Research Interests

I am currently interested in nonlinear optimization with application to machine learning. Most machine learning and statistical learning problems may be posed as large-scale stochastic optimization problems over large datasets, where the size of the data constrains our capability to solve the problem efficiently. In addition, these methods must discover solutions that correspond to models which generalize well to new data. This motivates the development of new learning algorithms that admit solutions that generalize well, exploit modern computer architectures and utilize parallel programming effectively, and scale to increasingly larger datasets. By developing better algorithms for learning from massive amounts of data, I hope to design better intelligent systems to perform tasks such as image and speech recognition, image and video recovery, etc.

Current Projects

Optimization for Deep Learning

Stochastic gradient descent (SGD) is often considered the prototypical optimization algorithm for machine learning applications due to its computational efficiency and the generalizability of its solutions. SGD and its variants have been particularly effective in the training of deep neural networks, which have spurred many recent advancements in artificial intelligence. I am interested in this intersection between deep learning and optimization: why do certain optimization algorithms learn and generalize better than others? Can we develop better optimization algorithms for deep learning?

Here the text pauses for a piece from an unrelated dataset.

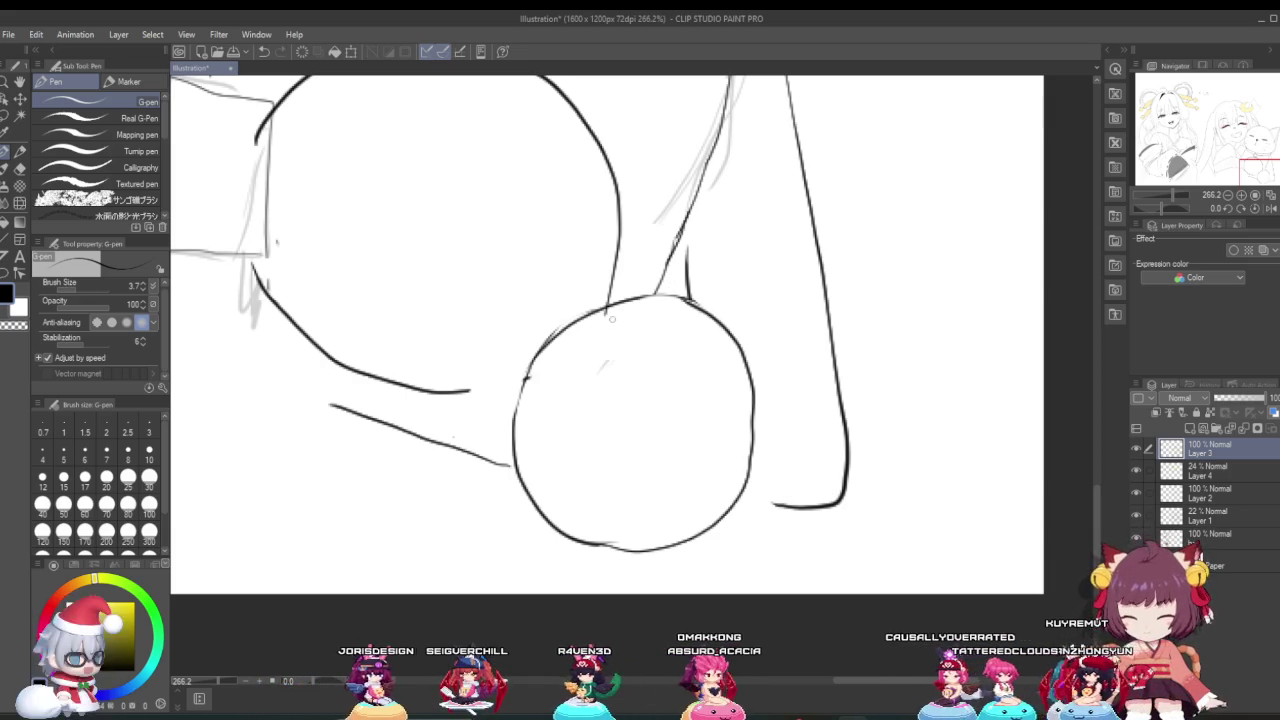
pyautogui.press('ctrl+z')
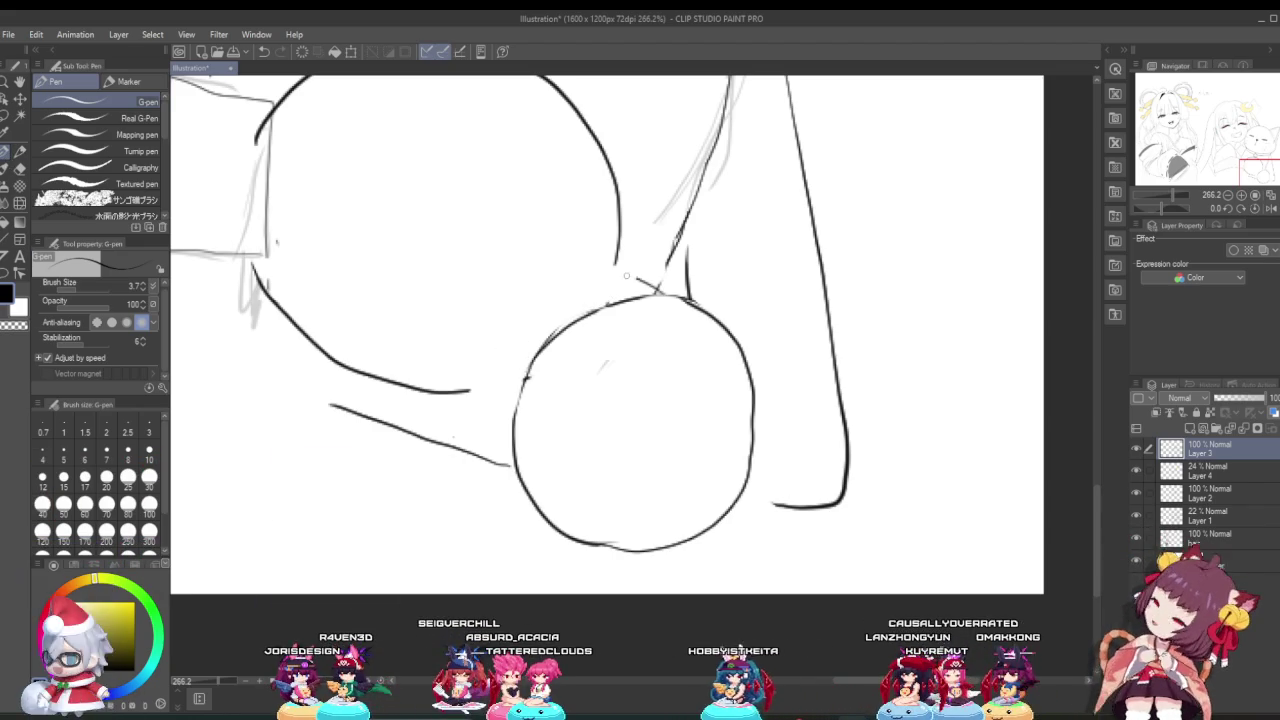
pyautogui.moveTo(530, 317); pyautogui.dragTo(493, 357)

Coordinate Descent Methods

Coordinate Descent 

Coordinate descent methods (CD) are a fairly old class of algorithms that have recently gained popularity due to their effectiveness in solving large-scale optimization problems in machine learning, compressed sensing, image processing, and computational statistics. In particular, this class of algorithms solve optimization problems by successively minimizing along each coordinate or coordinate hyperplane, following a given index and update scheme.

Since only block coordinates are updated at each iterate, variants of CD lend themselves well to parallel and distributed architectures and asynchrony, which reduce communication and idle time during computation. This is particularly useful for leveraging computing power in an era in which the single-threaded CPU speed has stopped improving, but rather the number of cores in each CPU has quickly increased.

Although these methods have existed for a long time, open questions still remain: incorporating second-order information, discovering new update schemes, developing practical greedy rules, etc. which I plan to investigate.